L’essence de la démocratie est la règle de la majorité avec des freins et contrepoids, pour garantir les droits individuels. L’essence de la démocratie n’est pas l’abolition de la démocratie. Le plus grand danger pour la démocratie est l’abolition de la démocratie. Et elle peut être ramenée sur la bonne voie car elle existait ici, elle existait ici il y a quelques décennies. Avec des juges dont l’intégrité personne ne remettait en question. Je ne parle pas d’intégrité personnelle spécifiquement, monsieur, je ne parle pas de cela.
Il y avait une compréhension que chaque branche avait sa part, personne ne dépassait ou n’était dépassé, personne n’est venu pour piétiner ou être piétiné. Je pense que cela peut être restauré, et encore une fois, dans la mesure du possible, dans la mesure où je peux le faire légalement, je le ferai, car c’est nécessaire. Nous n’avons pas besoin d’aller d’ici à là, il y avait une voie intermédiaire, il y avait une voie dorée, Israël l’a parcourue pendant des décennies, et nous y retournerons.

Distingués invités, membres de la Knesset,
Au cours de la dernière année, j’ai rencontré le Président Trump à 6 reprises, et lors d’une de ces réunions, j’ai vécu une expérience très émouvante. Parce qu’il m’a emmené dans sa chambre, dans la chambre du Président Abraham Lincoln, qui n’a pas changé depuis le jour de son assassinat.
Lincoln, comme vous le savez, a sauvé les États-Unis pendant la guerre civile. Et il nous a laissé le commandement démocratique. C’est quelque chose que j’essaie d’inculquer ici non seulement dans ce discours, mais à chaque occasion, il faut le comprendre. ‘Qu’est-ce que la démocratie ?’ a-t-il dit, c’est ‘le gouvernement du peuple, par le peuple, pour le peuple.’

À une autre occasion, lors de notre dernière visite, ma femme et moi avons visité la maison historique du troisième président, Thomas Jefferson, en Virginie. Jefferson a rédigé la Déclaration d’Indépendance des États-Unis, dont le fondement est la volonté du peuple.
On ne peut s’empêcher de ressentir de la révérence pour ces géants de la démocratie – Jefferson et Lincoln. Mais précisément là, précisément dans les salles du patrimoine démocratique de la grande Amérique – j’ai pensé à notre petite et courageuse démocratie, ici en Israël.
Nous tirons notre inspiration de la démocratie américaine, et en même temps, l’Amérique tire son inspiration de nous. Dans la Guerre d’Indépendance, nous avons ensemble pris des décisions décisives et courageuses, dont le but était d’éradiquer le mal, d’assurer la suprématie du bien.

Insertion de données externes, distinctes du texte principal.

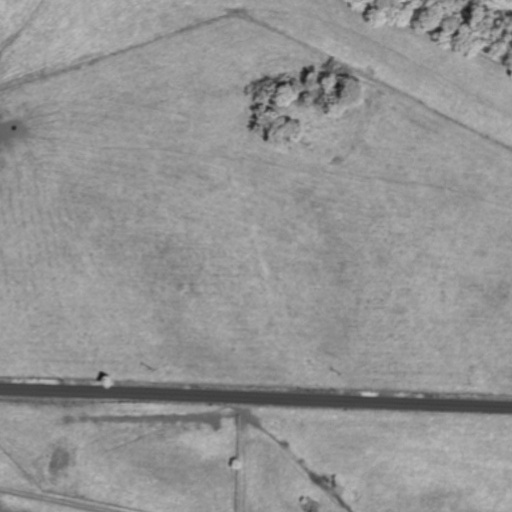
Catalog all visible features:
road: (255, 400)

Nous sommes restés fidèles à notre voie, nous n’avons pas succombé aux pressions, nous avons lutté contre d’innombrables mensonges et calomnies lancés contre nous. Tsahal – ‘l’armée du peuple’ – et avec elle les forces de sécurité, ont agi avec unité d’objectif.
Nous avons ramené tous nos otages à la maison. Nous avons remis notre économie sur les rails. Elle est actuellement classée parmi les trois économies les plus dynamiques au monde, après deux ans de guerre. Nous avons continué à construire notre pays sans relâche. Lors de la fête de la Knesset d’Israël – qui exprime le renouveau d’Israël en Terre d’Israël – nous continuerons à œuvrer pour assurer la victoire d’Israël.